Three weeks ahead of Election Day, the odds a victory by the Republican nominee seem low. A model maintained by FiveThirtyEight that incorporates polls and other relevant data gives the former reality TV star a 15.7 percent chance of winning the keys to the White House, as of the morning of Oct. 17.
A Trump loss would leave the ever-entrepreneurial businessman with a newfound level of political notoriety that could be leveraged into cash. As the controversy swirling around the candidate has harmed his casino and hotel empire, there have been months of widespread speculation that Trump's post-election play is the creation of a political media empire.
The Financial Times reports that Jared Kusher, Trump's son-in-law and owner of the New York Observer, has met with senior management of the investment bank LionTree about funding a Trump-branded television network after the election.
Trump has denied assertions that he has any interest in growing a media empire. “I want to win the presidency, and I want to make America great again. It’s very simple. I have no interest in a media company,” Trump told the Washington Post in September. “False rumor.”
Even so, Trump's inner circle is teeming with the expertise necessary to get a conservative news network off the ground.
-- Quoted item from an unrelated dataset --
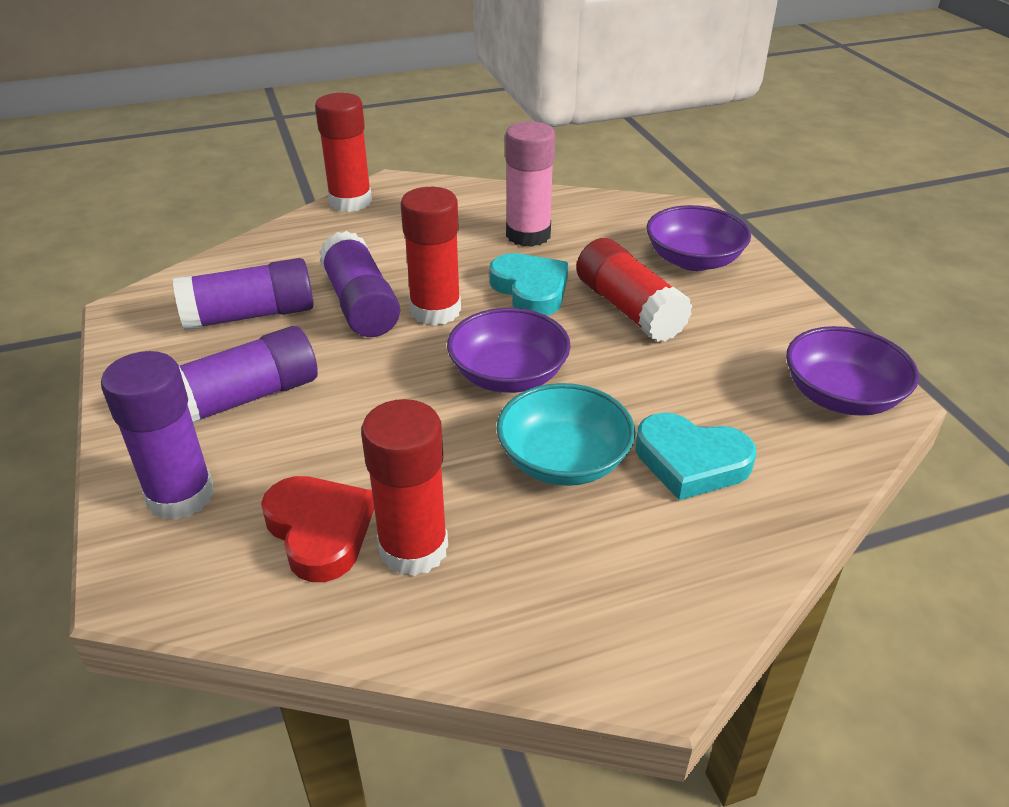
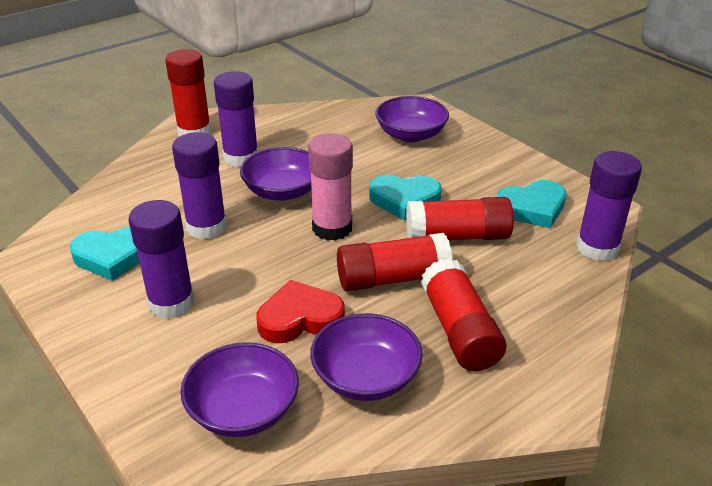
purple bowl: 3 -> 4
turquoise bowl: 1 -> 0
turquoise heart: 2 -> 3

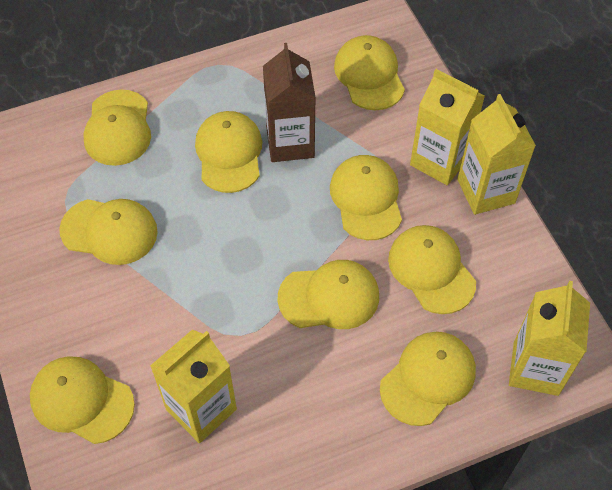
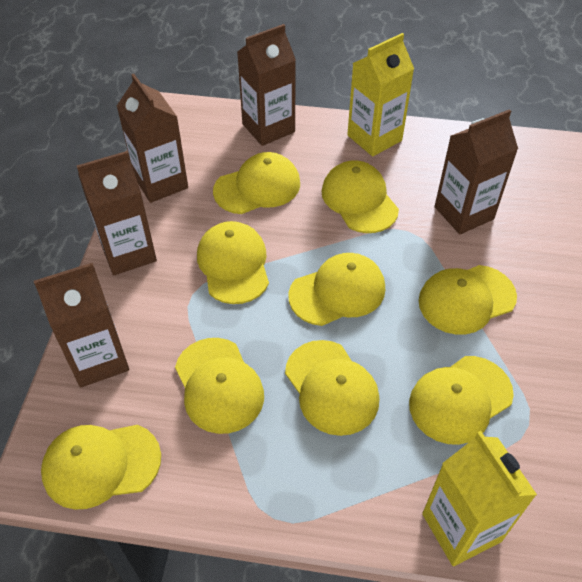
brown carton: 1 -> 5
yellow carton: 4 -> 2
Steve Bannon, the mastermind behind the increasingly influential conservative news site Breitbart, is the CEO of the Trump campaign. In addition, former Fox News boss Roger Ailes, who was ousted after widespread allegations that he sexual harassed multiple female Fox New employees, joined the Trump campaign to assist with the candidate's debate preparations.
If Trump launches a TV network, it wouldn't be his first push into the media world. Trump served as host and executive producer of The Apprentice and later host of Celebrity Apprentice. From the late 1990s to 2009, Trump published Trump Magazine, a luxury lifestyle publication. The magazine was alternatively a gloss publication with a circulation of about 100,000 and a free item distributed in the real estate mogul's properties.
A first-person account of what it was like to work for the magazine in the mid-2000s recently published in Politico, revealed organizational chaos, rampant sexism, regularly bounced paychecks, and the company canceling the health insurance of an employee recovering from thyroid cancer.